The Democracy Virus: China’s authoritarian political system enables a level of social surveillance and control that liberal democratic societies cannot match. The Chinese Government makes full use of the latest digital technology to both punish – and reward – its citizens. The plans it formulates cannot be challenged, or hindered. Where else could a million human-beings be “re-educated” into sullen obedience? Where else can whole cultures be rendered invisible? (ABC Image)
“A MINOR RELIGIOUS INFECTION”, no statement captures more succinctly China’s problem with world – or the world’s problem with China. The words themselves appear in a leaked document setting forth in grim detail the reasons for the detention of 300 Uighurs and other Muslims in China’s benighted Xinjiang province. Other justifications for incarcerating an estimated one million Uighurs in China’s very own “Vocational and Educational” archipelago include: “used to wear a long beard”; and, “used to wear a veil”. Tellingly, not even the past tense can save you in Xinjiang.
Does the Chinese Communist Party leadership in Beijing understand how poorly the idea that religious belief constitutes a form of “infection” is likely to be received by the overwhelming majority of human-beings belonging to one or the other of the world’s great faith communities? Reading these words in the context of China’s ongoing struggle against the COVID-19 viral epidemic is certain to amplify global displeasure.
When people of faith around the world discover that the Chinese authorities regard the guiding principles of Buddhism, Christianity and Islam as dangerous diseases, whose followers must be isolated from the uninfected population, restored to ideological health, and only then released; they will be dumbfounded. But, not for long. This news will generate rage and resentment on a scale no rational political regime would willingly countenance.

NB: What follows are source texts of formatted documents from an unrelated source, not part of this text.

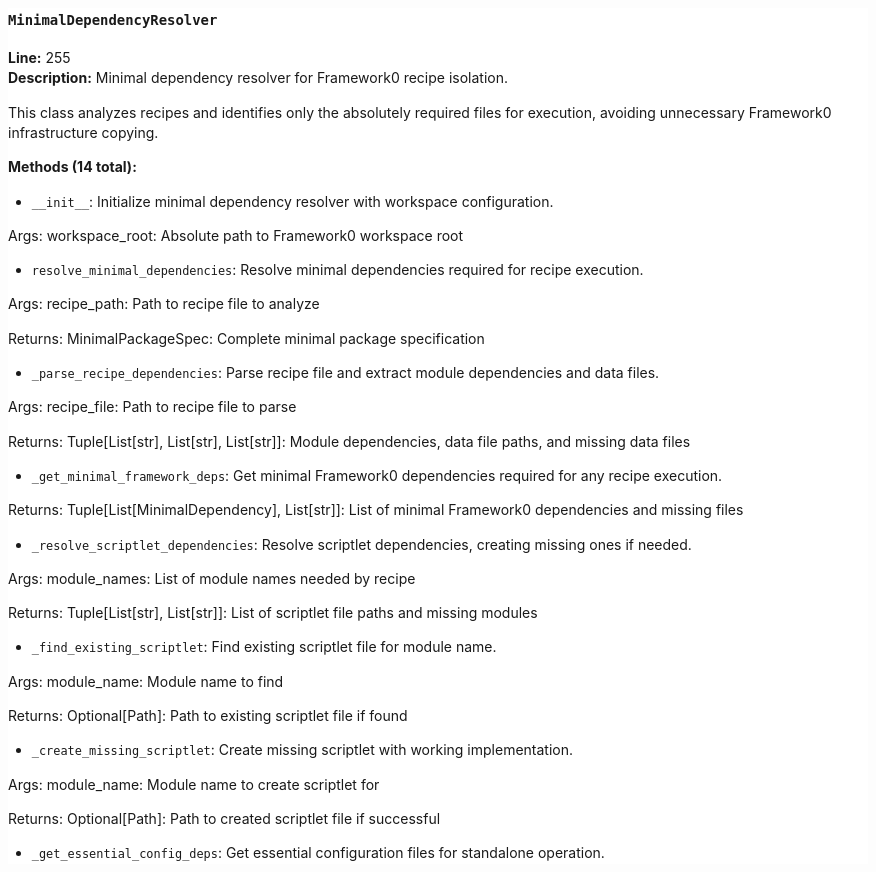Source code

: ### `MinimalDependencyResolver`

**Line:** 255  
**Description:** Minimal dependency resolver for Framework0 recipe isolation.

This class analyzes recipes and identifies only the absolutely
required files for execution, avoiding unnecessary Framework0
infrastructure copying.

**Methods (14 total):**
- `__init__`: Initialize minimal dependency resolver with workspace configuration.

Args:
    workspace_root: Absolute path to Framework0 workspace root
- `resolve_minimal_dependencies`: Resolve minimal dependencies required for recipe execution.

Args:
    recipe_path: Path to recipe file to analyze
    
Returns:
    MinimalPackageSpec: Complete minimal package specification
- `_parse_recipe_dependencies`: Parse recipe file and extract module dependencies and data files.

Args:
    recipe_file: Path to recipe file to parse
    
Returns:
    Tuple[List[str], List[str], List[str]]: Module dependencies, data file paths, and missing data files
- `_get_minimal_framework_deps`: Get minimal Framework0 dependencies required for any recipe execution.

Returns:
    Tuple[List[MinimalDependency], List[str]]: List of minimal Framework0 dependencies and missing files
- `_resolve_scriptlet_dependencies`: Resolve scriptlet dependencies, creating missing ones if needed.

Args:
    module_names: List of module names needed by recipe
    
Returns:
    Tuple[List[str], List[str]]: List of scriptlet file paths and missing modules
- `_find_existing_scriptlet`: Find existing scriptlet file for module name.

Args:
    module_name: Module name to find
    
Returns:
    Optional[Path]: Path to existing scriptlet file if found
- `_create_missing_scriptlet`: Create missing scriptlet with working implementation.

Args:
    module_name: Module name to create scriptlet for
    
Returns:
    Optional[Path]: Path to created scriptlet file if successful
- `_get_essential_config_deps`: Get essential configuration files for standalone operation.
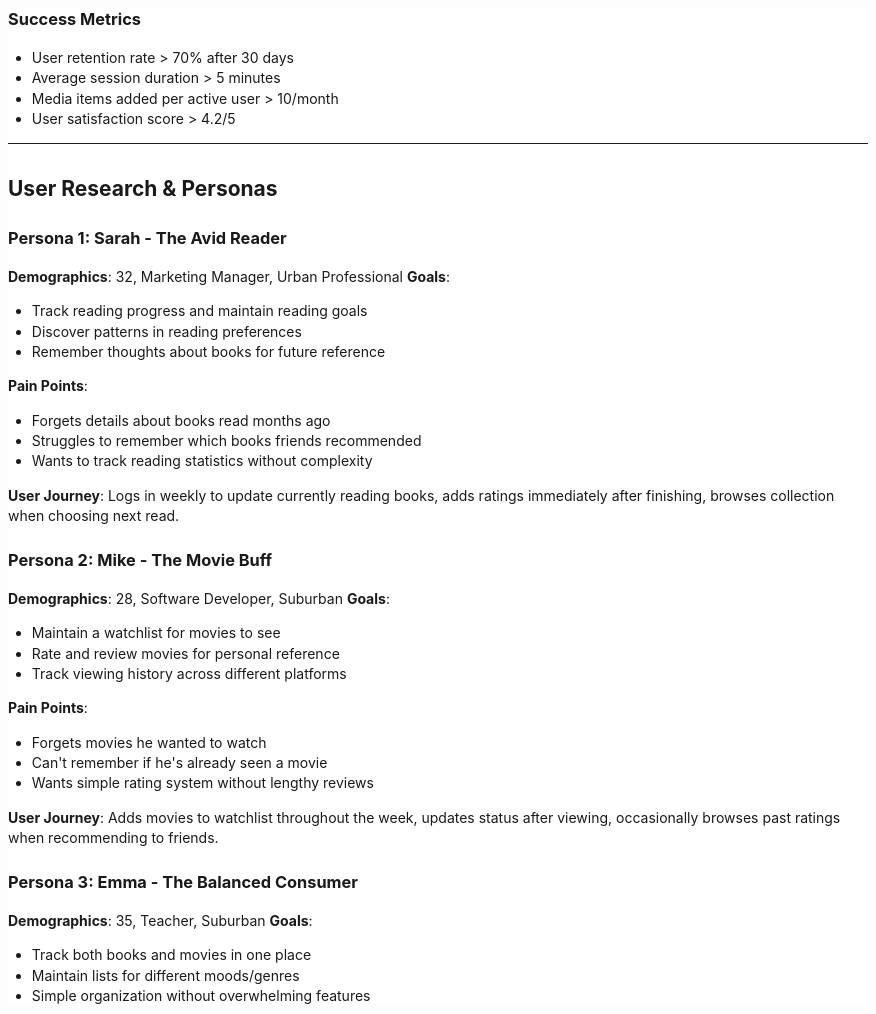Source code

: ### Success Metrics

- User retention rate > 70% after 30 days
- Average session duration > 5 minutes
- Media items added per active user > 10/month
- User satisfaction score > 4.2/5

---

## User Research & Personas

### Persona 1: Sarah - The Avid Reader

**Demographics**: 32, Marketing Manager, Urban Professional
**Goals**:

- Track reading progress and maintain reading goals
- Discover patterns in reading preferences
- Remember thoughts about books for future reference

**Pain Points**:

- Forgets details about books read months ago
- Struggles to remember which books friends recommended
- Wants to track reading statistics without complexity

**User Journey**: Logs in weekly to update currently reading books, adds ratings immediately after finishing, browses collection when choosing next read.

### Persona 2: Mike - The Movie Buff

**Demographics**: 28, Software Developer, Suburban
**Goals**:

- Maintain a watchlist for movies to see
- Rate and review movies for personal reference
- Track viewing history across different platforms

**Pain Points**:

- Forgets movies he wanted to watch
- Can't remember if he's already seen a movie
- Wants simple rating system without lengthy reviews

**User Journey**: Adds movies to watchlist throughout the week, updates status after viewing, occasionally browses past ratings when recommending to friends.

### Persona 3: Emma - The Balanced Consumer

**Demographics**: 35, Teacher, Suburban
**Goals**:

- Track both books and movies in one place
- Maintain lists for different moods/genres
- Simple organization without overwhelming features
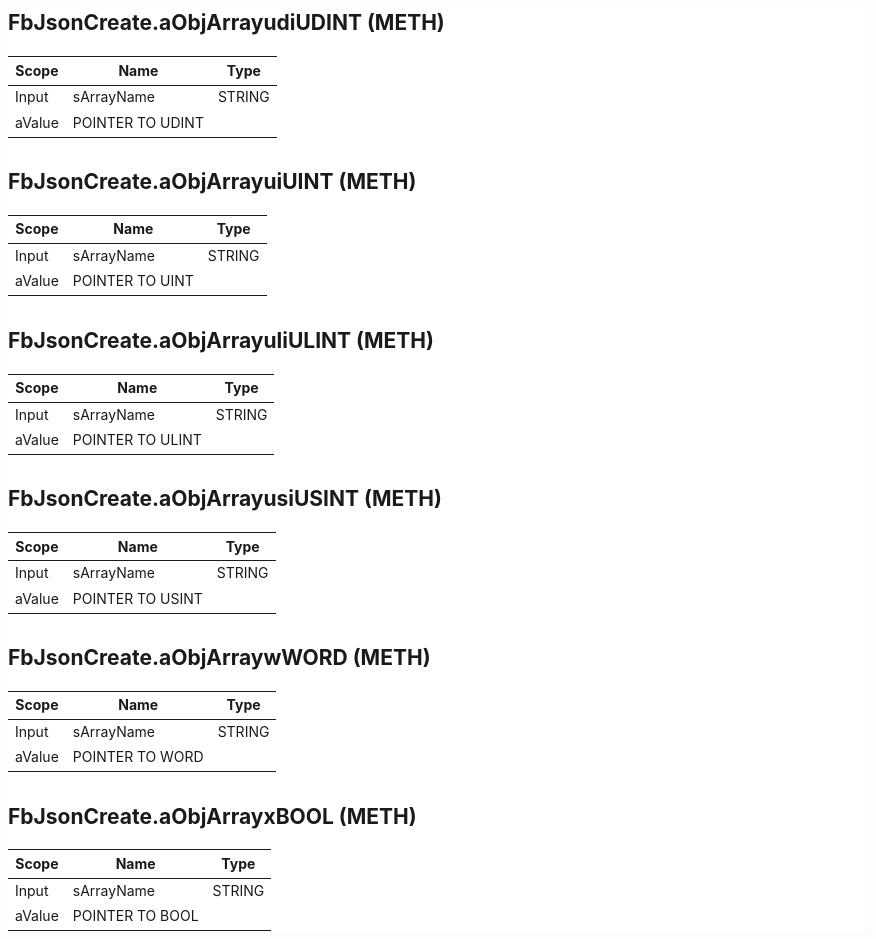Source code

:## FbJsonCreate.aObjArrayudiUDINT (METH)


| Scope | Name | Type |
| --- | --- | --- |
| Input | sArrayName | STRING |
| aValue | POINTER TO UDINT |

## FbJsonCreate.aObjArrayuiUINT (METH)


| Scope | Name | Type |
| --- | --- | --- |
| Input | sArrayName | STRING |
| aValue | POINTER TO UINT |

## FbJsonCreate.aObjArrayuliULINT (METH)


| Scope | Name | Type |
| --- | --- | --- |
| Input | sArrayName | STRING |
| aValue | POINTER TO ULINT |

## FbJsonCreate.aObjArrayusiUSINT (METH)


| Scope | Name | Type |
| --- | --- | --- |
| Input | sArrayName | STRING |
| aValue | POINTER TO USINT |

## FbJsonCreate.aObjArraywWORD (METH)


| Scope | Name | Type |
| --- | --- | --- |
| Input | sArrayName | STRING |
| aValue | POINTER TO WORD |

## FbJsonCreate.aObjArrayxBOOL (METH)


| Scope | Name | Type |
| --- | --- | --- |
| Input | sArrayName | STRING |
| aValue | POINTER TO BOOL |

And yet, the Chinese Government remains adamant that its Uighur policy is not only fully justified, but also politically effective. It will not hear a word spoken against its Xinjiang strategy – or, at least, not by those whose opinions it is in a position to monitor – and contain. That this refusal to respond to world opinion might threaten such cherished Chinese initiatives as One Belt, One Road, does not appear to have occurred to those in charge of the Uighur policy. Nor has the mounting evidence of attitudes towards China hardening, all across the world, been sufficient to prompt a regime change of heart.
What is it, exactly, that Beijing fears? What is of more concern to them than the world’s increasingly negative opinion of the Chinese Government? The answer is brutally simple: what the Chinese Government fears most; and certainly much more than global public opinion; is losing control.
China has witnessed the extraordinary derangement of American politics which was set in motion by the 9/11 terrorist attacks. Accordingly, it is determined to dry up the waters of religious extremism in which terrorist organisations like Al Qaida and ISIS floated.
They have also observed, in the EU countries and Britain, the dangerous socio-political pressures produced by mass immigration, along with the divisive multicultural policies it generates. In the People’s Republic, it is the Han Chinese who migrate en masse to the territories of their nation’s ethnic minorities – not the other way around. Cultural homogeneity is both the short and long term objective of the Chinese Government. China’s future is envisaged as monocultural, not multicultural. It is national unity that the Chinese Communist Party seeks – not cultural diversity.
These goals, like the Party’s militant and uncompromising atheism, sit uncomfortably with the expectations of Western elites. It was, for many years, their fond expectation that free trade and free-markets would set up the conditions in which China’s transition to liberal democracy became inevitable. Few now believe that such a transition is imminent. The Chinese looked on grimly as the former Soviet Union was stripped and humiliated by the West. If these were the consequences of embracing liberal democracy, then the West could keep it.
In truth, the Chinese Communist Party has made a high-stakes historical wager. It’s betting everything China has achieved since 1949 that liberal democratic excess will undermine the social, political and cultural cohesion of Western Capitalism long before it overturns “Socialism with Chinese Characteristics”.
This is not as risky a wager as Westerners might think. China’s authoritarian political system enables a level of social surveillance and control that liberal democratic societies cannot match. The Chinese Government makes full use of the latest digital technology to both punish – and reward – its citizens. The plans it formulates cannot be challenged, or hindered. Where else could a million human-beings be “re-educated” into sullen obedience? Where else can whole cultures be rendered invisible?
Yes, all these policies put China off-side with the rest of the world. The thing is: China doesn’t care.